The Kennedy family was split on whether Sirhan should be paroled, but the large majority opposed it.

Ethel Kennedy, 93, and six of the Kennedy children issued a statement Thursday thanking Newsom.

“Driven by maliciousn­ess and resentment, the killer’s violent act contradict­ed the values of openness, dialogue and democratic change that Robert Kennedy embraced and that underlie our political system,” the family wrote.

In his written decision, Newsom stated that “the gravity of Mr. Sirhan’s crimes alone counsels against his release.”

We’ll never know to what extent Sirhan changed America by killing the Democrats’ leading presidenti­al contender. But we can speculate.

I have little doubt that Kennedy’s California triumph would have propelled him to the Democratic nomination at the party’s convention in Chicago.
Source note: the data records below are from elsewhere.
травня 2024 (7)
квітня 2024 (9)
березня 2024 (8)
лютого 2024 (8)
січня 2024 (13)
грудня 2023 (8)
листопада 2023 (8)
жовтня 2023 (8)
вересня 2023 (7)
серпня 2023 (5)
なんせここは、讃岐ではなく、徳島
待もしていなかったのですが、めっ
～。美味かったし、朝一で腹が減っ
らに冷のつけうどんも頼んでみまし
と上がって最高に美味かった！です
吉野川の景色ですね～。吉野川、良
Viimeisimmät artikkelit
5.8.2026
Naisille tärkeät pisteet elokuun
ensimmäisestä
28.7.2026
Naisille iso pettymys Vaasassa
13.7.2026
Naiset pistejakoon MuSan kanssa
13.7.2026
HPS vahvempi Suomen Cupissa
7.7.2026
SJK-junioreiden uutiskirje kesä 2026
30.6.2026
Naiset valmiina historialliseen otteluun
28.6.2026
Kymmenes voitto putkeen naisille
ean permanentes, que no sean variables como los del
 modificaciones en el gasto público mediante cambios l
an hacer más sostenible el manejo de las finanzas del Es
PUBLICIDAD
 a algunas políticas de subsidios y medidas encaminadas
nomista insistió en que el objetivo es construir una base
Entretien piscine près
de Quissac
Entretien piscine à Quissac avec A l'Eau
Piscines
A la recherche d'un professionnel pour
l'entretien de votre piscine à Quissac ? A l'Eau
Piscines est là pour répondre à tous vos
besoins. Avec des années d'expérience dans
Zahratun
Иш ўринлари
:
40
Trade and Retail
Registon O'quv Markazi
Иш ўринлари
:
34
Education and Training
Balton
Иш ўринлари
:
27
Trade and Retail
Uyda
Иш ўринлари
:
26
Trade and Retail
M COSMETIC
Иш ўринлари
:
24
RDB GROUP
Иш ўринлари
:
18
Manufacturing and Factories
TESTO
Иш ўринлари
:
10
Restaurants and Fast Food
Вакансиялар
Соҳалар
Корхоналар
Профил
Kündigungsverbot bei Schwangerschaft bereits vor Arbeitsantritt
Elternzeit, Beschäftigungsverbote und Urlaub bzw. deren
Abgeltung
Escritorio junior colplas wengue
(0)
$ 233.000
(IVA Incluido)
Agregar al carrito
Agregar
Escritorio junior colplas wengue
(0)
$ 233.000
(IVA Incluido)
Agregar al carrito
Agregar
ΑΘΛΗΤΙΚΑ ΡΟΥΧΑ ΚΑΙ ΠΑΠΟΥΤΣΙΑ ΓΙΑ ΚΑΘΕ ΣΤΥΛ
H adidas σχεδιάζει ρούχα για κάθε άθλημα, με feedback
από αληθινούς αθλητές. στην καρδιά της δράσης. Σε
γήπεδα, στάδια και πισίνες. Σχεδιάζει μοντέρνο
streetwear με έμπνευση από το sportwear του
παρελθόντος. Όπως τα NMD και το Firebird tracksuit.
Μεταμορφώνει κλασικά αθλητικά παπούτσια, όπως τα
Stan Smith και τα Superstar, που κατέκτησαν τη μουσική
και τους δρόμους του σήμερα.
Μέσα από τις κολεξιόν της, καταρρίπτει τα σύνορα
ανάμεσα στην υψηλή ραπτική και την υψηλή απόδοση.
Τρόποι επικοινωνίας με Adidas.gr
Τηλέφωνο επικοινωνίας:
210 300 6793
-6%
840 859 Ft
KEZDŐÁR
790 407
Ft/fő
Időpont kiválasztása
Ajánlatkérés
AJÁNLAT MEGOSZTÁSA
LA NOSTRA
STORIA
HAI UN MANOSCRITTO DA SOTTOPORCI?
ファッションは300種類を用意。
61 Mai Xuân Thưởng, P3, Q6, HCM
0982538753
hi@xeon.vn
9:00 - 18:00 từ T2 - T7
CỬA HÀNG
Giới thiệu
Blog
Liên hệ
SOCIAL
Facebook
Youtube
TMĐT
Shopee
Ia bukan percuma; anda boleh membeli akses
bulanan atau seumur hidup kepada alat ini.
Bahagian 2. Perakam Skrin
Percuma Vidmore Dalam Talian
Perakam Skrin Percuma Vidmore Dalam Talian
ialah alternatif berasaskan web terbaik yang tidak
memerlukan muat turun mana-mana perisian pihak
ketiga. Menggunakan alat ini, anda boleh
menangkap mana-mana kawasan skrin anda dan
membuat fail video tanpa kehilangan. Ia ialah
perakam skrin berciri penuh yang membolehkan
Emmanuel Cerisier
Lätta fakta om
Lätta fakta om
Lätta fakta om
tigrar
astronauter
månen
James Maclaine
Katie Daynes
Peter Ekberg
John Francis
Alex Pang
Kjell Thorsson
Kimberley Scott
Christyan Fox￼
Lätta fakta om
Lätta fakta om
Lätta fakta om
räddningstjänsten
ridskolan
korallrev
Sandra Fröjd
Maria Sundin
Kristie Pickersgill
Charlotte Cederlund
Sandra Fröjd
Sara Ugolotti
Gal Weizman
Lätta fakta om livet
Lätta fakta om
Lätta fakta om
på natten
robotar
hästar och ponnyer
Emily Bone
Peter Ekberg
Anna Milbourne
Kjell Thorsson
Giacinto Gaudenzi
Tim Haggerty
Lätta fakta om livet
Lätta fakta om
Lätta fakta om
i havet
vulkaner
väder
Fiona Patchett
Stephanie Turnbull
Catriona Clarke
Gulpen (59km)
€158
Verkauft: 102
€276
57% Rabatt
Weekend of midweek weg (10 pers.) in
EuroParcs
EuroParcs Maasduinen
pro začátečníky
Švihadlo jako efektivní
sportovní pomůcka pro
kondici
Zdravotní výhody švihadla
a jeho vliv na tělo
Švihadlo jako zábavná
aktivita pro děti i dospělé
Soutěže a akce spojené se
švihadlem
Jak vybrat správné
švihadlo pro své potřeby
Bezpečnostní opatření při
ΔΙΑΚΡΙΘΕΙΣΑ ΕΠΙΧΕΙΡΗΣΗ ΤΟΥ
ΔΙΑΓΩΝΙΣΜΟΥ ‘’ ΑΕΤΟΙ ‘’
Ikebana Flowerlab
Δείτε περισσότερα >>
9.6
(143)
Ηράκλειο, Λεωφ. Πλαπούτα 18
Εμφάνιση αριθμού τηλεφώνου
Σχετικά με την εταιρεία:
Instead, the convention was torn apart by bloody anti-Vietnam War rioting. Vice President Hubert H. Humphrey, a war supporter, was nominated. The party fractured and Republican Richard Nixon narrowly won.

If Kennedy had carried the party banner, he would have energized Democrats and beaten Nixon. He would have eagerly withdrawn from Vietnam much sooner than Nixon did, saving thousands of American lives.

There wouldn’t have been Nixon’s psychotic Watergate scandal that further soured Americans against their government. And school integratio­n in the South would have been swifter.

No Nixon would have meant no George H.W. Bush, who was made a political star by the GOP president. That also would have meant no Bush 2.

Ronald Reagan’s presidency would have moved up four years to when he was younger and more vibrant. He’d have beaten Democrat Jimmy Carter in 1976.

Bill Clinton still would have been elected but succeeded by either Democrat Al Gore or Republican John McCain. Not George W. Bush. And we probably would not have gotten suckered into a too-costly Iraq War.

That’s all guesswork. What’s certain is that Sirhan will remain where he belongs — locked up. Thanks to Newsom.